**HOW TO COMPLETE THIS TASK:** When you reach the line containing "disfrutar del recorrido mientras el sol se" in the entries below, begin reproducing lines exactly, and stop once the line containing "de esta fiesta del deporte." is done.

[Saved data entries]
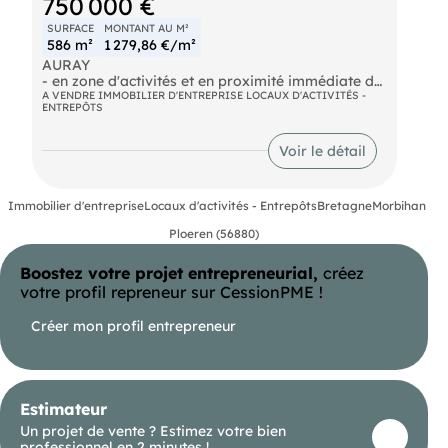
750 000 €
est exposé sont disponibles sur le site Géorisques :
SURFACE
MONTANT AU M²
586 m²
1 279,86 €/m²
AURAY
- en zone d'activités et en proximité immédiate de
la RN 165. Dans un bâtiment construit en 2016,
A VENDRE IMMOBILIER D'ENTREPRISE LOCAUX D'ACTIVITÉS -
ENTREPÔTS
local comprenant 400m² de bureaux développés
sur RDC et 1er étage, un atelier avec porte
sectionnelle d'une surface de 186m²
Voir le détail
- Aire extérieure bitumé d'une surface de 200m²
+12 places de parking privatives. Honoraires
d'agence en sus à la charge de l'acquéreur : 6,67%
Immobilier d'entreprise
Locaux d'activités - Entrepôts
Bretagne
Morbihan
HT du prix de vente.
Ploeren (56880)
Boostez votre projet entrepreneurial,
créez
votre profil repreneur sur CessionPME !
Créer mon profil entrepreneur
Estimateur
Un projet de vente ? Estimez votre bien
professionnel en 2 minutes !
...
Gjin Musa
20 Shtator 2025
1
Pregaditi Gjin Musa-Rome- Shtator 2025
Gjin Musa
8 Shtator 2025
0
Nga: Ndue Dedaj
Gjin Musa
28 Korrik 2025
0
---
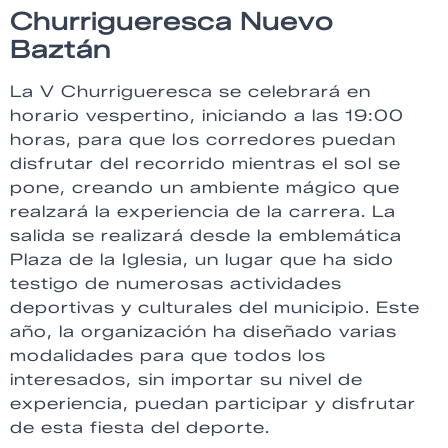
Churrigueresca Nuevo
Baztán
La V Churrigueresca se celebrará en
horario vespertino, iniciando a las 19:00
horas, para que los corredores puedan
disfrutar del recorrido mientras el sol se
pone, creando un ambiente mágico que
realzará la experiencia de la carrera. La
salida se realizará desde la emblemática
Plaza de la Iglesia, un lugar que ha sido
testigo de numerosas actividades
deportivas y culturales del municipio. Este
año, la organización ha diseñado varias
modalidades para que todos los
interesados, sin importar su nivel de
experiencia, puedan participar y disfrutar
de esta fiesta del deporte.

**TASK RESPONSE:**
disfrutar del recorrido mientras el sol se
pone, creando un ambiente mágico que
realzará la experiencia de la carrera. La
salida se realizará desde la emblemática
Plaza de la Iglesia, un lugar que ha sido
testigo de numerosas actividades
deportivas y culturales del municipio. Este
año, la organización ha diseñado varias
modalidades para que todos los
interesados, sin importar su nivel de
experiencia, puedan participar y disfrutar
de esta fiesta del deporte.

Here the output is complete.